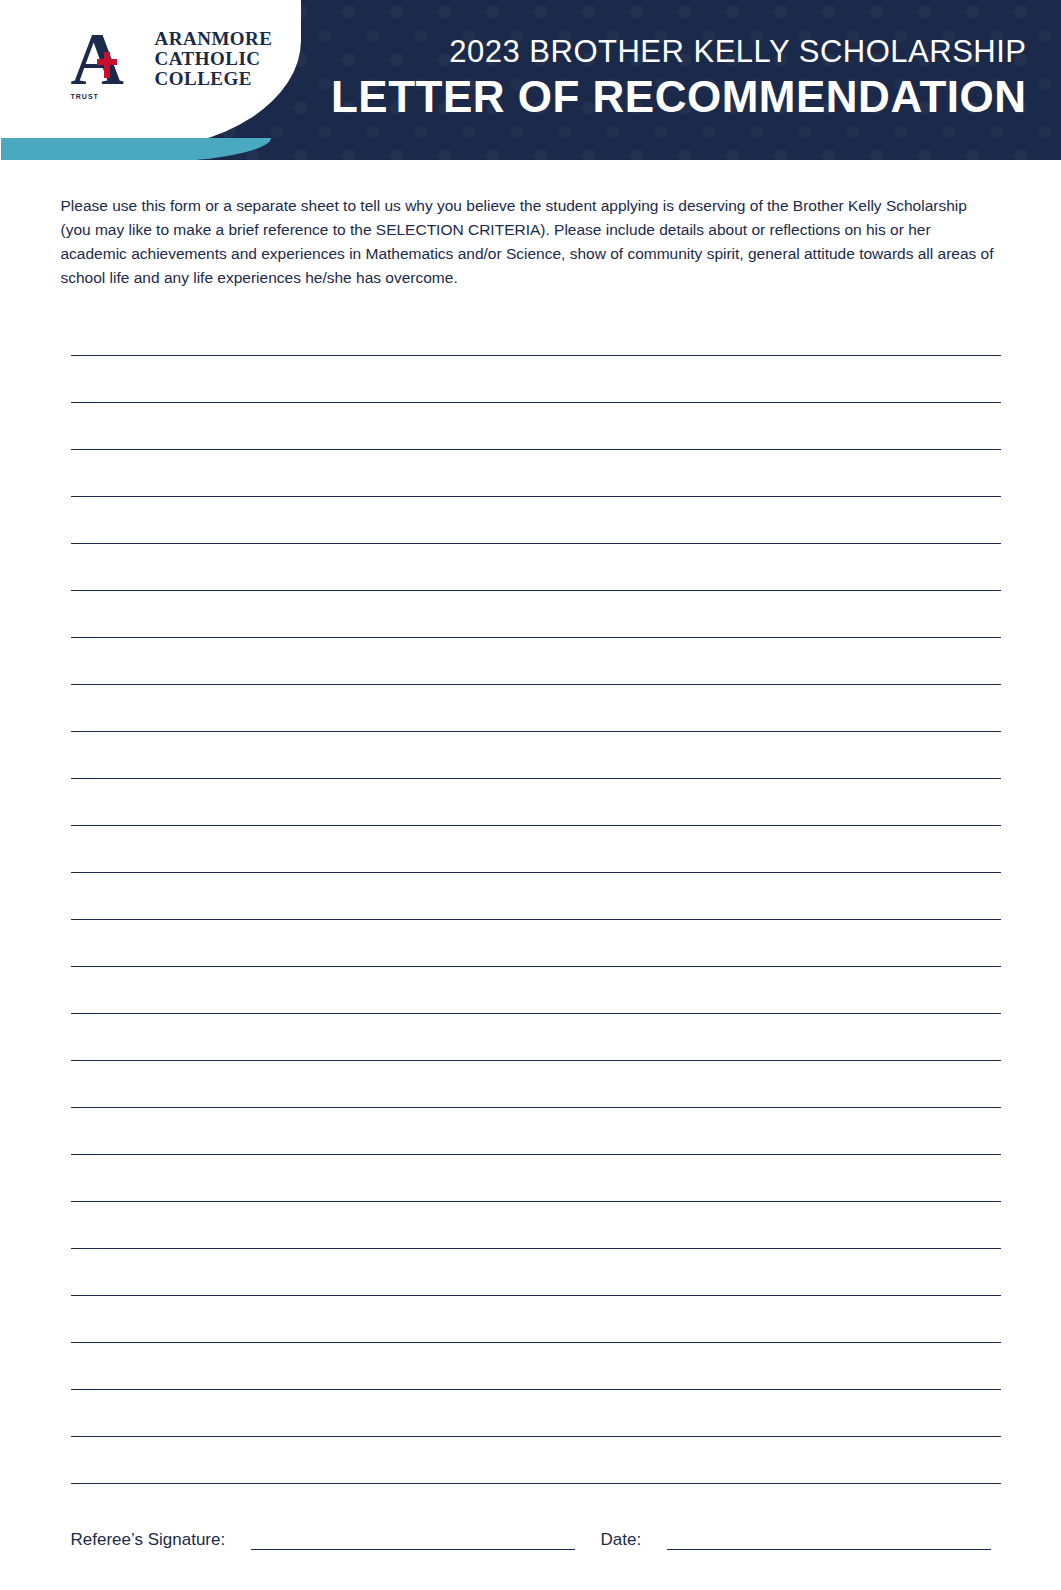A
TRUST
Aranmore Catholic College
2023 Brother Kelly Scholarship
Letter of Recommendation
Please use this form or a separate sheet to tell us why you believe the student applying is deserving of the Brother Kelly Scholarship (you may like to make a brief reference to the SELECTION CRITERIA). Please include details about or reflections on his or her academic achievements and experiences in Mathematics and/or Science, show of community spirit, general attitude towards all areas of school life and any life experiences he/she has overcome.
Referee’s Signature: Date:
__________________________________________________
• [WHAT THE TASK ASKS]:
Every line of the material above should be repeated exactly, except for the pictures.

• [WRITTEN SOLUTION]:
A
TRUST
Aranmore Catholic College
2023 Brother Kelly Scholarship
Letter of Recommendation
Please use this form or a separate sheet to tell us why you believe the student applying is deserving of the Brother Kelly Scholarship (you may like to make a brief reference to the SELECTION CRITERIA). Please include details about or reflections on his or her academic achievements and experiences in Mathematics and/or Science, show of community spirit, general attitude towards all areas of school life and any life experiences he/she has overcome.
Referee’s Signature: Date:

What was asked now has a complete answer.